The gut microbiome, and the metabolites that it produces, are heavily involved in the regulation of hormones and nerve cells in the gut and have been found to impact gut-derived serotonin. Short chain fatty acids, which are released by gut microbes, influence the rate of serotonin synthesis and release by EC cells and the gut microbiome has been shown to impact the clearance of serotonin from the nerve cells that it is acting on (3, 4).
When the gut microbiome is out of balance, which is often observed in patients with IBS, the balance of serotonin and its effects on gut function can be significantly altered and give rise to uncomfortable symptoms, such as diarrhoea or abdominal pain (3).

Probiotics, gut-derived serotonin and IBS

The effects of the gut microbiome in IBS may help to explain why some probiotic strains, which impact the gut microbiome, can offer symptom relief. For example, Lactobacillus rhamnosus GG is a specific probiotic strain that has demonstrated an ability to relieve the symptoms of IBS in human clinical trials, and early-phase in-vitro studies have shown that these benefits may be, at least partly, due to its effects on gut-derived serotonin signalling (3, 6).


The gut is called the body’s second brain, not because of its ability to produce serotonin for the brain to use, but because it also has its own complex nervous system that is needed to keep it functioning well (called the enteric nervous system).
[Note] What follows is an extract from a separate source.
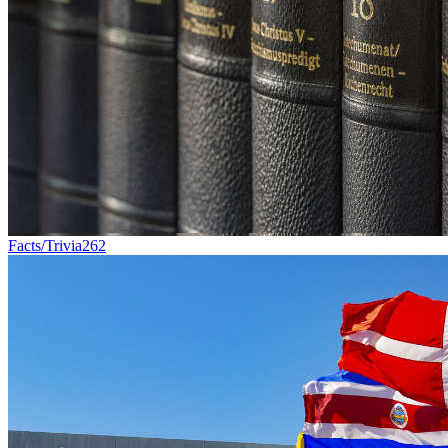
Facts/Trivia
262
The serotonin produced by the gut largely stays in the gut and may play a bigger role in IBS than mental health. Although gut-derived serotonin may have less of an impact on our mood than people think, the gut is really important for our mental health in lots of other ways and you can read more about that here.
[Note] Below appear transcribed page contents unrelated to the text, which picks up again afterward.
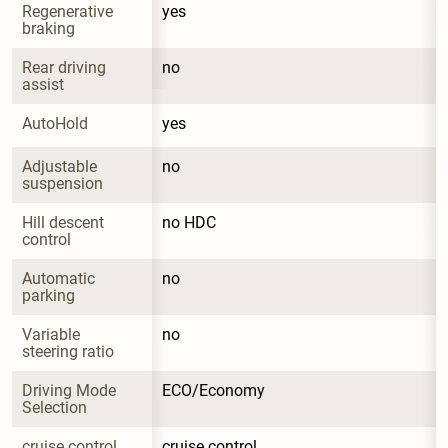
Regenerative 
yes
braking
Rear driving 
no
assist
AutoHold
yes
Adjustable 
no
suspension
Hill descent 
no HDC
control
Automatic 
no
parking
Variable 
no
steering ratio
Driving Mode 
ECO/Economy
Selection
cruise control
cruise control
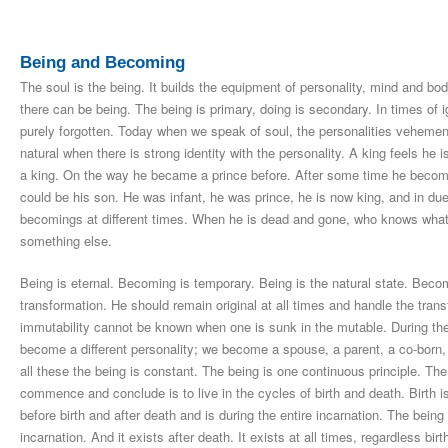
Being and Becoming
The soul is the being. It builds the equipment of personality, mind and bod
there can be being. The being is primary, doing is secondary. In times of
purely forgotten. Today when we speak of soul, the personalities vehement
natural when there is strong identity with the personality. A king feels he
a king. On the way he became a prince before. After some time he become
could be his son. He was infant, he was prince, he is now king, and in due
becomings at different times. When he is dead and gone, who knows what h
something else.
Being is eternal. Becoming is temporary. Being is the natural state. Beco
transformation. He should remain original at all times and handle the tra
immutability cannot be known when one is sunk in the mutable. During the 
become a different personality; we become a spouse, a parent, a co-born, a 
all these the being is constant. The being is one continuous principle. 
commence and conclude is to live in the cycles of birth and death. Birth
before birth and after death and is during the entire incarnation. The being a
incarnation. And it exists after death. It exists at all times, regardless bir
  1. Yadav VK. Chapter 5 – Serotonin: The Central Link between Bone Mass and Energy Metabolism. In: Translational Endocrinology of Bone [Internet]. Elsevier; 2013. p. 51–62.
  2. Cao, Y. N., Feng, L. J., Liu, Y. Y., Jiang, K., Zhang, M. J., Gu, Y. X., Wang, B. M., Gao, J., Wang, Z. L., & Wang, Y. M. (2018). Effect of Lactobacillus rhamnosus GG supernatant on serotonin transporter expression in rats with post-infectious irritable bowel syndrome. World journal of gastroenterology, 24(3), 338–350.
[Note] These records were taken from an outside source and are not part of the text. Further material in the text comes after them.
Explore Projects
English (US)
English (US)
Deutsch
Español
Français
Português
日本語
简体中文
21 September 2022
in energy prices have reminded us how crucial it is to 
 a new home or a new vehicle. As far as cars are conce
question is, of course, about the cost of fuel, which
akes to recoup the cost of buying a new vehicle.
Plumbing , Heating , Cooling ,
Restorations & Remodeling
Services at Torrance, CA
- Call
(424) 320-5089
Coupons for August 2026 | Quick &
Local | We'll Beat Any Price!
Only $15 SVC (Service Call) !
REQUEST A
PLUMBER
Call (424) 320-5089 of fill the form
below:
  3. Öhman L, Törnblom H, Simrén M. Crosstalk at the mucosal border: importance of the gut microenvironment in IBS. Nat Rev Gastroenterol Hepatol. 2015 Jan;12(1):36-49. doi: 10.1038/nrgastro.2014.200. Epub 2014 Dec 2.
  4. Reigstad, C. S., Salmonson, C. E., Rainey, J. F., 3rd, Szurszewski, J. H., Linden, D. R., Sonnenburg, J. L., Farrugia, G., & Kashyap, P. C. (2015). Gut microbes promote colonic serotonin production through an effect of short-chain fatty acids on enterochromaffin cells. FASEB journal : official publication of the Federation of American Societies for Experimental Biology, 29(4), 1395–1403. 
  5. Pedersen, N., Andersen, N. N., Végh, Z., Jensen, L., Ankersen, D. V., Felding, M., Simonsen, M. H., Burisch, J., & Munkholm, P. (2014). Ehealth: Low FODMAP diet vs Lactobacillus rhamnosus GG in irritable bowel syndrome. World Journal of Gastroenterology, 20(43), 16215.